Com base nas estatísticas, os pesquisadores estimam que, entre os 350 mil e 500 mil turistas esperados nas Olimpíadas, devem ocorrer quatro casos de dengue com sintomas, com a margem de erro variando entre um e 36. “É uma estimativa utilizando como referência a incidência de dengue nos últimos anos. A gente calcula quantos casos de dengue ocorrem por 100 mil pessoas com base no que acontece normalmente no Rio de Janeiro, nessa época, e usou este cálculo para poder extrapolar para que se essas 350 mil ou 500 mil pessoas chegarem quantos casos poderiam ocorrer nesta população”, disse.

Os pesquisadores brasileiros contestaram ainda o uso do aumento nos registros de dengue em 2015, destacado na carta aberta dos cientistas. “Historicamente nos últimos 20 anos, 2014 foi o que menos teve chuva e a chuva de verão produz os criadouros e os mosquitos, então, esse ano o número de casos foi muito baixo. Se a gente usa 2014 como referência qualquer coisa fica alta. Se em uma situação extrema, acontece um caso e passa para 2, já tem um aumento de 100%. A base de comparação é anormalmente baixa. Por isso que a gente recalculou usando os valores de 2011 a 2013, que estão mais característicos de anos normais de dengue na cidade. A base estava errada. Eles estavam usando como referência um ano que foi atípico”, disse a coordenadora.
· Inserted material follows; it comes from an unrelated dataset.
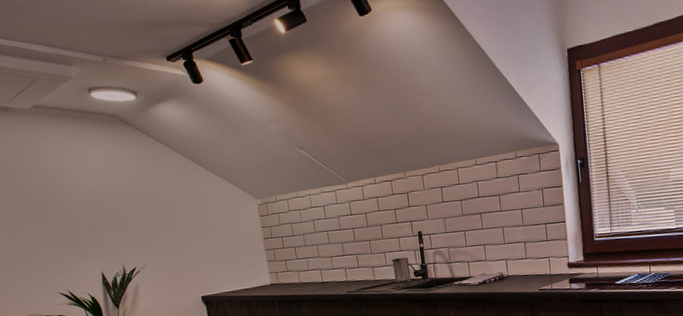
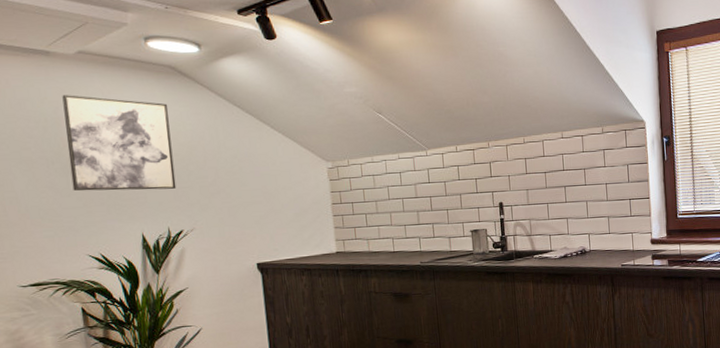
wall art: none [24,147,127,235] -> present [62,95,177,191]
Claudia Codeço apontou que a sugestão dos signatários da carta, de mudar a data ou transferir os Jogos para outro país também não é uma boa medida para fugir da contaminação. “A gente não consegue ver isso como uma situação de risco suficiente para impedir as Olimpíadas, até porque, não teria uma alternativa. Se adiar para o verão vai ficar pior, porque o risco vai aumentar. Se transferir para um lugar que também seja tropical, a Zika vai estar neste local. Se não está agora, vai estar depois. Essa noção de que a Zika está só no Rio de Janeiro é irreal. Ela está em mais de 60 países e na época de inverno aqui e verão no hemisfério norte, provavelmente a transmissão vai estar muito mais alta nestes países do hemisfério norte do que aqui no Rio de Janeiro”, disse.
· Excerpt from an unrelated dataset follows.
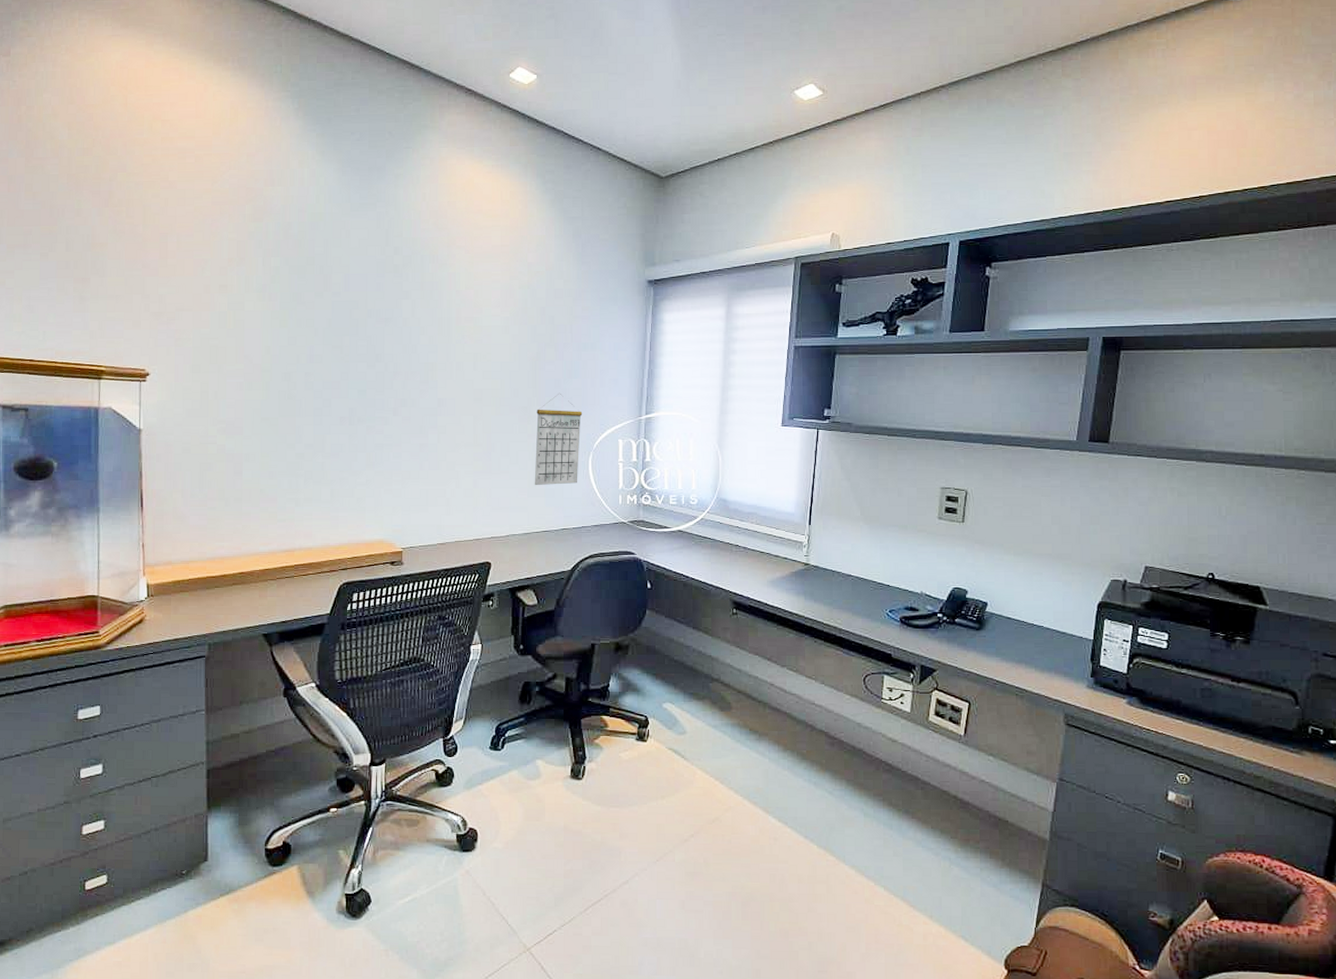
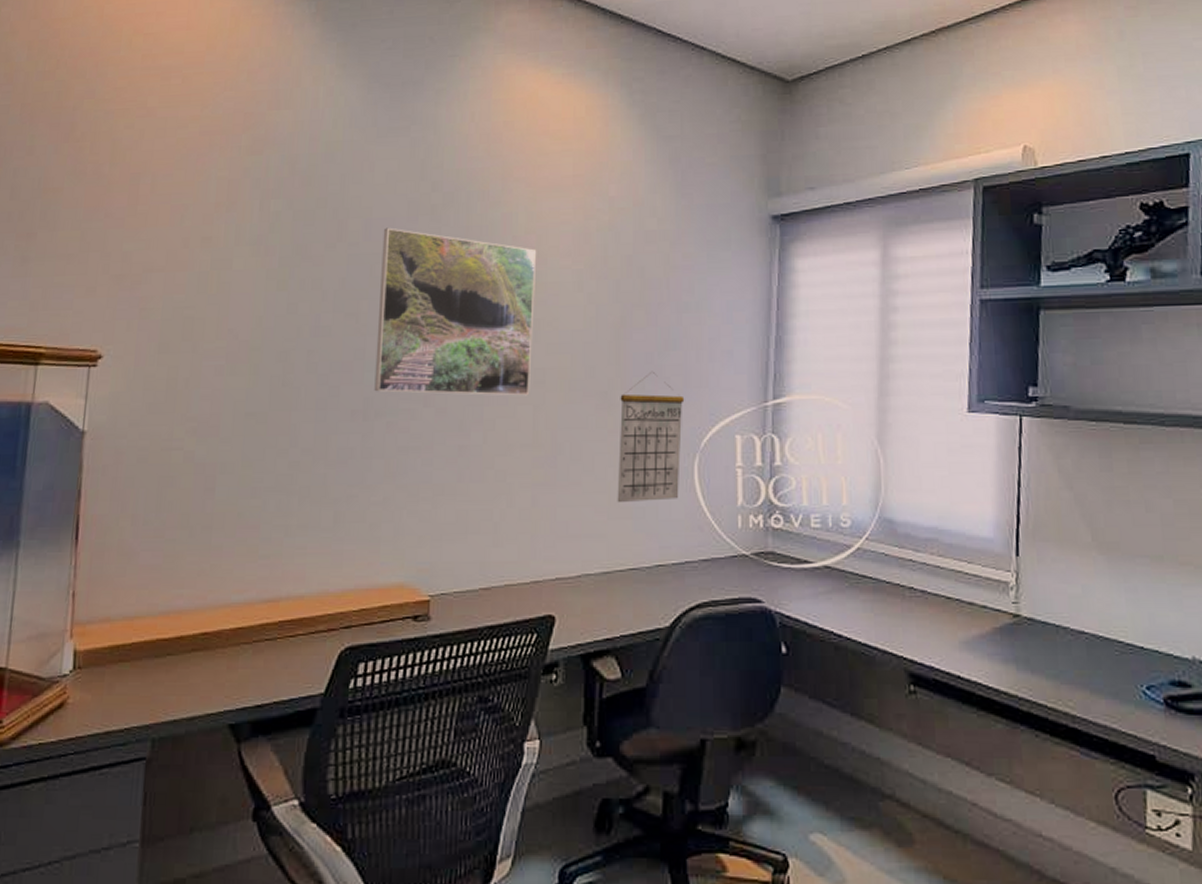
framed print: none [356,281,475,409] -> present [374,227,537,396]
A coordenadora lembrou que o artigo, conforme preconizado pela OMS, alerta que as gestantes devem evitar viajar para as regiões afetadas pelo vírus Zika e às outras pessoas recomenda a aplicação de repelentes para prevenir as picadas do mosquito, além do uso de preservativos para evitar a possibilidade de transmissão sexual do vírus Zika.

O artigo foi publicado com o protocolo de fast track, que a Memórias adotou para temas relacionados ao vírus Zika, com processo acelerado de submissão e disponibilização pública. A revista é uma das mais antigas e importante publicação científica da América Latina, com posição de destaque nas áreas de medicina tropical, biologia parasitária e microbiologia.

O artigo foi assinado pelos pesquisadores Claudia Codeço, Daniel Villela, Marcelo F. Gomes, Leonardo Bastos, Oswaldo Cruz, Claudio Struchiner, Luis Max Carvalho, do Programa de Computação Científica da Fundação Oswaldo Cruz; e Flavio Coelho, da Escola de Matemática Aplicada da Fundação Getúlio Vargas.